Delicate space nets. Probes landing with the force of a bomb. Ice-burrowing tunnellers. These are a few of the robots poised to grab the baton from NASA’s Cassini orbiter in the search for alien life on Saturn’s icy moon Enceladus.
As Cassini prepares for a death dive into Saturn next year, planetary scientists met in Boulder, Colorado, last week to discuss its possible successors.
Enceladus has a massive global ocean under its frozen surface, and cracks in its exterior spew plumes of water into space. The plumes continually add icy material to one of Saturn’s rings, and offer a tantalising taste of the water within. But Cassini can’t test them. Its instruments aren’t detailed enough to analyse the water, because when it was built, no one knew the plumes were there.
“That is a very fine example of why it’s so hard to design space missions,” says Alexis Bouquet, a PhD student at the Southwest Research Institute in San Antonio, Texas. “By definition, we are going to an object that we don’t know much about. So we always get surprises.”
As Cassini flew through Enceladus’s plumes a handful of times in the past 11 years, its instruments were flooded with hydrogen molecules, which are a possible smoking gun for hydrothermal vents in the oceans. If confirmed, those vents would have major implications for life beneath the ice.
Bugs on a windshield
But it’s unclear whether the hydrogen molecules came from Enceladus or from Cassini itself. That’s because when ice grains in the plumes smack into Cassini’s instruments they break apart, like insects on a car windshield. “They are smashing so fast that they can actually chip the windshield and form tiny craters,” says Bouquet. This releases titanium into Cassini’s instruments, which steals oxygen from the icy water to release hydrogen molecules.

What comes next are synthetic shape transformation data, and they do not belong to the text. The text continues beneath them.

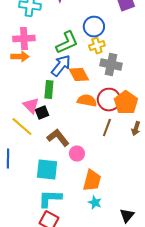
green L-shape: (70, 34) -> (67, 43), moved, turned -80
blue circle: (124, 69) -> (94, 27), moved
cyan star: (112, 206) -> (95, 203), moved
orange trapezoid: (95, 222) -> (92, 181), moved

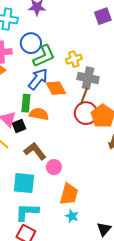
blue circle: (94, 27) -> (31, 43), moved
orange semicircle: (87, 101) -> (39, 114), moved
brown line: (107, 128) -> (84, 96), moved

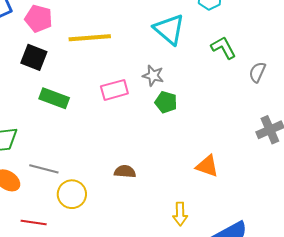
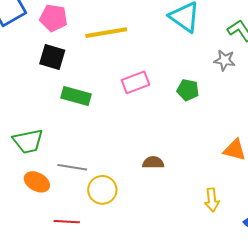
gray star: (153, 76) -> (225, 60), moved

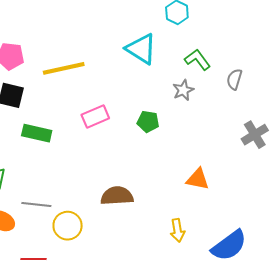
gray star: (225, 60) -> (183, 90), turned -30
brown semicircle: (153, 163) -> (117, 196), size x1.5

At the meeting in Boulder, Bouquet presented computer simulations he is using to figure out how much water is really there and how much is the instrument’s confusion – although he hasn’t come to a conclusion yet.
To improve matters, a future Enceladus plume sampler could use gold sensors, which wouldn’t react in the same way as the titanium ones. Or it could use a soft, spongy net, similar to the capture devices developed for the Stardust mission, which grabbed a few specks of cosmic dust from interstellar space in 2006.
A net about 12 square centimetres in area would be big enough to capture a few micrograms of plume spray, says Richard Mathies, a chemist at the University of California at Berkeley. While that’s not a lot, the proposed lab-on-a-chip Enceladus Organic Analyzer — new details of which Mathies’s collaborators presented in Boulder — can sniff out one organic molecule in a billion others, Mathies says.
Landers and drills would be able to get an even closer look at the subsurface sea. But to enter they would have to crash with immense force or melt the ice, disturbing anything living there even as they tried to detect it. Tests on the EOA’s instruments suggest it could still do its job after an impact with an energy 50,000 times greater than Earth’s gravitational pull, which is a greater g-force than that felt by an artillery shell.
At the meeting, Amanda Stockton at the Georgia Institute of Technology presented design concepts with optical instruments in the centre of a lander, which would make them more likely to survive impact.
One other robot concept could break more than just ice grains. A proposed Enceladus Explorer mission could set up a robotic base station near the moon’s southern pole, where the plumes are thought to originate. A robot drill called the IceMole would both melt ice and ram through it, reaching down about 100 to 200 metres to the ocean below the surface.
Researchers at Aachen University of Applied Sciences in Germany told the meeting of plans to test a smaller model of the probe in a vacuum chamber under simulated space conditions.
Even as they plan future missions, planetary scientists will continue analysing data from Cassini long after it makes its final measurements. Cassini has not only fulfilled its mission, but opened the door to an armada of probes destined for oceans in the outer solar system, says Angela Stickle at the Applied Physics Laboratory at Johns Hopkins University in Baltimore, Maryland.
“Cassini is fantastic and marvellous,” she says. “But, as with any good spacecraft mission, it leaves us with more questions than answers. Having more missions to these planets will only help answer our questions.”